GitHub Step Summary and Checks
Failure diagnostics are written to the GitHub Actions Step Summary when running in a GitHub Actions environment and the installed integration supports summaries. The summary includes:
- Failure category and confidence level
- Key log excerpts that triggered the classification
- Recommended remediation
- Retry history (if retries were attempted)
This provides at-a-glance failure analysis in the GitHub Actions UI without requiring log downloads.

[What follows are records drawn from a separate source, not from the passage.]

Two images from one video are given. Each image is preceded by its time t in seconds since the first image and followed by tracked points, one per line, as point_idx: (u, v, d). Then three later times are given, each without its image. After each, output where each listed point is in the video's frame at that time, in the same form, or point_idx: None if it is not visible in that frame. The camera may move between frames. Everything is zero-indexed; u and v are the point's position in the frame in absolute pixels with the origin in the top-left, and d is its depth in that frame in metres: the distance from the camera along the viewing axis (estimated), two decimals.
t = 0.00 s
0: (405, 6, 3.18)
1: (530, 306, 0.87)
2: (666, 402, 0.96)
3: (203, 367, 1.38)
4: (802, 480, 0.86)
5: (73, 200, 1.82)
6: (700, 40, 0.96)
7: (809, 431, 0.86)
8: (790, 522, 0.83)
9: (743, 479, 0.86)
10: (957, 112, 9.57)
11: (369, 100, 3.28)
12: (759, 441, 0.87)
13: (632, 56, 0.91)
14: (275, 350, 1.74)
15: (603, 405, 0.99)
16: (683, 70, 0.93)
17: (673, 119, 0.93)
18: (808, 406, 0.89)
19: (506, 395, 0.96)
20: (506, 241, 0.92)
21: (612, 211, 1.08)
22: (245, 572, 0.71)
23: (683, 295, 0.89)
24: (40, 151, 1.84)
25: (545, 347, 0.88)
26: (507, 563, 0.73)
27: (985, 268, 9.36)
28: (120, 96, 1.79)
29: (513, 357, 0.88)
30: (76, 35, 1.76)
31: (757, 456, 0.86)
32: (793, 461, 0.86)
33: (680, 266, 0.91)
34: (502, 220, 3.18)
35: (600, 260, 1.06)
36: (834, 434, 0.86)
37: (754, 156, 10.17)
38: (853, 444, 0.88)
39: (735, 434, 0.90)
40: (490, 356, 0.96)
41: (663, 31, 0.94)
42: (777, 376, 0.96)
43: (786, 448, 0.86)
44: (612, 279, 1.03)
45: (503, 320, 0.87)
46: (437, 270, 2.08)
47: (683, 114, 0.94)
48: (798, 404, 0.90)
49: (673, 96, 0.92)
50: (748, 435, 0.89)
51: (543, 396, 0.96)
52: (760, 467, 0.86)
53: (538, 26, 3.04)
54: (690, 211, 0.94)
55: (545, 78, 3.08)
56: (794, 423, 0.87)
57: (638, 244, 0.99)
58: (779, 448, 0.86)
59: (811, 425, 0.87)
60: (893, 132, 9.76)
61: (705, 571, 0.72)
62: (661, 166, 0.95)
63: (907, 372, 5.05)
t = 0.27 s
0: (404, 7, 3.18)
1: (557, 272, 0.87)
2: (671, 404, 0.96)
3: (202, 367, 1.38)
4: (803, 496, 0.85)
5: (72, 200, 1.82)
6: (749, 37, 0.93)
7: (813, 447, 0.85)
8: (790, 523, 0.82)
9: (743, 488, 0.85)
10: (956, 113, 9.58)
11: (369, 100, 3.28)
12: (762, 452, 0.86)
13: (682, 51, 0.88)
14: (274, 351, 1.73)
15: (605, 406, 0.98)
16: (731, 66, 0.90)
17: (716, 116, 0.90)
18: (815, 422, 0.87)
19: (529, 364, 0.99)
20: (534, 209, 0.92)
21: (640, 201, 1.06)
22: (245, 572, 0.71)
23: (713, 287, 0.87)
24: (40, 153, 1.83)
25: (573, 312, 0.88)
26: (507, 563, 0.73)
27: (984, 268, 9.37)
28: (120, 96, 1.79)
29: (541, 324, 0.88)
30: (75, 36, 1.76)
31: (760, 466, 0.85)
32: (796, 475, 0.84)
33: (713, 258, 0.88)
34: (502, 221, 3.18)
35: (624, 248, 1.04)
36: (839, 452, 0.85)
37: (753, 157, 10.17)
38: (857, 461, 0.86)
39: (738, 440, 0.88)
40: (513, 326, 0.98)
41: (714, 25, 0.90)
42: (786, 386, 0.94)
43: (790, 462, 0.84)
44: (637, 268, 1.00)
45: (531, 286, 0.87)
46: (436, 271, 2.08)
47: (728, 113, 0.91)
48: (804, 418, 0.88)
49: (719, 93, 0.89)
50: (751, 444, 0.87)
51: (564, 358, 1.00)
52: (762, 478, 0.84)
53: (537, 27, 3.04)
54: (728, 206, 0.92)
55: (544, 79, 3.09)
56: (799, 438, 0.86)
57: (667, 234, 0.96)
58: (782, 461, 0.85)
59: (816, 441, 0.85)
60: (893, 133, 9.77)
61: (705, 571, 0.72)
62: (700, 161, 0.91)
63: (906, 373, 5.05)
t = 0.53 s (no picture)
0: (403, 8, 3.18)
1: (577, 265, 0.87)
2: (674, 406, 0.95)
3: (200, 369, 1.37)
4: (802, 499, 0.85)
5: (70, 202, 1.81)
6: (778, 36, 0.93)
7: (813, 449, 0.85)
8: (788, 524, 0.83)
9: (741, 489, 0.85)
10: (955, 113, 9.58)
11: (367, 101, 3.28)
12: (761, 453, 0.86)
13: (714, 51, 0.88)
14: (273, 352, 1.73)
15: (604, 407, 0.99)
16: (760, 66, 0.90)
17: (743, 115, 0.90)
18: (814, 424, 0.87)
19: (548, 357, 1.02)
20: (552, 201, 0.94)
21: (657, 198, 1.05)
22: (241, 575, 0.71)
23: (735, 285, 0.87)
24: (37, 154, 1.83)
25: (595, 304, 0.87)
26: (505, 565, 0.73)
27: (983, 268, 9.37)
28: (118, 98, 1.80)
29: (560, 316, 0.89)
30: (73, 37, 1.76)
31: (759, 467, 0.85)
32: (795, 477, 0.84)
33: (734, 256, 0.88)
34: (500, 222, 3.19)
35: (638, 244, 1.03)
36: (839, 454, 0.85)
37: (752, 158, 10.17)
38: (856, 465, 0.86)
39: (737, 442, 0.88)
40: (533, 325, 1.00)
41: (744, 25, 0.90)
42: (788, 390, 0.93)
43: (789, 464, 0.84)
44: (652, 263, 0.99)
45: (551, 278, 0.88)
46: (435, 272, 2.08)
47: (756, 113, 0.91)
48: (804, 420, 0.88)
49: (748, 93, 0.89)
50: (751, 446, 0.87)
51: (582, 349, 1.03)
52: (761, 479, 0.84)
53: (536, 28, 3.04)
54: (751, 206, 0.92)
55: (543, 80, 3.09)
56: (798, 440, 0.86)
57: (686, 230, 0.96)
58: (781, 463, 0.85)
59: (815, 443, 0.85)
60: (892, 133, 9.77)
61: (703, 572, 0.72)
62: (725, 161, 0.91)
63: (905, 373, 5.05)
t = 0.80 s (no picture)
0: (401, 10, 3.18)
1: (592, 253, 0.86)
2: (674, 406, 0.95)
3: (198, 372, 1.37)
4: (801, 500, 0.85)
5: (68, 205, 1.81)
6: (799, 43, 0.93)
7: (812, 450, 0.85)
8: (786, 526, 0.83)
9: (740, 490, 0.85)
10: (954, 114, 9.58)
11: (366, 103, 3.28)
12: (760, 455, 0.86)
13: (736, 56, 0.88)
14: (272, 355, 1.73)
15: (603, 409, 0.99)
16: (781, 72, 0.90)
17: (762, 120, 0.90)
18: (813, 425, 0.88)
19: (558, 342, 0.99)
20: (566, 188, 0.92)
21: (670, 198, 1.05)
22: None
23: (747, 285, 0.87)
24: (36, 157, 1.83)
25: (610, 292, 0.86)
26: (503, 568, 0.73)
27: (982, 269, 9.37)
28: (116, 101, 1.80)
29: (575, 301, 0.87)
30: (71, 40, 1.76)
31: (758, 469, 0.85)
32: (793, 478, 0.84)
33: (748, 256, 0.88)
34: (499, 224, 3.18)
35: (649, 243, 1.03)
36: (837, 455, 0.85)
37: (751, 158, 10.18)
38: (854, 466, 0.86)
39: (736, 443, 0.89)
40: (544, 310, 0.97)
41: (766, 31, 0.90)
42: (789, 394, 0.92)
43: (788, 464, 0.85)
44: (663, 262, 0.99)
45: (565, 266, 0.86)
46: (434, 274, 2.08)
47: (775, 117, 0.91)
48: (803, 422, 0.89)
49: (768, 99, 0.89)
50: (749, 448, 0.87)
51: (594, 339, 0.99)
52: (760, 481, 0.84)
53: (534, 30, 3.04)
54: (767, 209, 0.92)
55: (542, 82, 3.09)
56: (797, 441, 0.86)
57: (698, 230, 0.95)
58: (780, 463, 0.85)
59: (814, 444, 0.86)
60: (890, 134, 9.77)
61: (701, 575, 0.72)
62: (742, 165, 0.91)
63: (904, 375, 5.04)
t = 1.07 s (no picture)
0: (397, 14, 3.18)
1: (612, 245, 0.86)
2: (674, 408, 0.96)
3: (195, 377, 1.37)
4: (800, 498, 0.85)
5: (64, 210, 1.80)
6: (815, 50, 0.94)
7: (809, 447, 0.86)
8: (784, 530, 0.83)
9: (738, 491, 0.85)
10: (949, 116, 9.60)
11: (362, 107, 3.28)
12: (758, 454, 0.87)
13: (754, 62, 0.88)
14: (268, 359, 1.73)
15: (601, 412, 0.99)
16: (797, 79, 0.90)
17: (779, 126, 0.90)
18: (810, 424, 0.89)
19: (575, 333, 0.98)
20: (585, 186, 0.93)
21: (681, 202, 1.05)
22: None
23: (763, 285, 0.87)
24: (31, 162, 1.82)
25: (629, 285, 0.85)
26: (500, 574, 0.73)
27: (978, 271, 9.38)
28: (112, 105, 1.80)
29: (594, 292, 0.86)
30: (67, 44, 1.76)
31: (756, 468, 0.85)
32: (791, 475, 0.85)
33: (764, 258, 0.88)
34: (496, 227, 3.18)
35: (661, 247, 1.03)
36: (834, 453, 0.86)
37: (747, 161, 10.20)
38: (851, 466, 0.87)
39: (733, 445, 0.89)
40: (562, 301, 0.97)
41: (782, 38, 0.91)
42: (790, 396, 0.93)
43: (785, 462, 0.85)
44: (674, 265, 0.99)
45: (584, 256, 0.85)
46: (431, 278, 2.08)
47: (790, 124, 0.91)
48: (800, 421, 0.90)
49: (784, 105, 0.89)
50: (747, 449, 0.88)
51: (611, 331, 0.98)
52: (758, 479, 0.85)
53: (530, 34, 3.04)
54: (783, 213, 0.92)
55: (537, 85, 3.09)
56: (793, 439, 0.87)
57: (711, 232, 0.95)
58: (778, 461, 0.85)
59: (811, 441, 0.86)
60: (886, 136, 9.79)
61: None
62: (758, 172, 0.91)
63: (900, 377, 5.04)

Enable githubCheck when you also want Orchestrator step status reflected as GitHub Checks.
- name: Build
uses: game-ci/unity-builder@v4
with:
targetPlatform: StandaloneLinux64
# Diagnostics are written to Step Summary automatically
Using Diagnostics in Custom Scripts
The Unity diagnostics service is available as a programmatic API for custom build scripts and provider plugins:
import { UnityBuildDiagnosticsService, UnityRecoveryService } from '@game-ci/orchestrator';
const diagnostics = UnityBuildDiagnosticsService.analyzeRun({
exitCode,
runtimeSeconds,
logText: editorLog,
projectPath,
});
// diagnostics.category: 'LICENSE' | 'CRASH' | 'COMPILE' | 'PACKAGE' | 'SKIP' | 'EXIT_NEG1' | 'GENERIC'
// diagnostics.signals: string[] — matched signal patterns
// diagnostics.confidence: number — 0.0 to 1.0
const decision = UnityRecoveryService.decide(
diagnostics,
UnityRecoveryService.createDefaultBudgets(),
);
// decision.action: 'retry' | 'escalate' | 'fail'
// decision.cleanup: string[] — paths to clear before retry
// decision.delaySeconds: number
Investigating Unclassified Failures
When a failure lands in EXIT_NEG1 or GENERIC, manual investigation is required. The diagnostics service cannot classify what it cannot match. Follow this sequence:
- Pull the actual Unity Editor log — CI wrapper output is a summary. The real failure details
are in
Editor.logon the runner or in the provider's build container. - Search for
error,Error,CRASH,Fatal— these keywords narrow the log to relevant sections. - Check the last 100 lines before exit — Unity often logs the proximate cause immediately before shutting down.
- Compare with known signal patterns — if you find a new pattern, consider adding it to the classification system.
Never toggle CI features (caching, Accelerator, ILPP) to isolate an unclassified failure. Each toggle is a wasted CI run if the theory is wrong. Diagnose from log evidence first.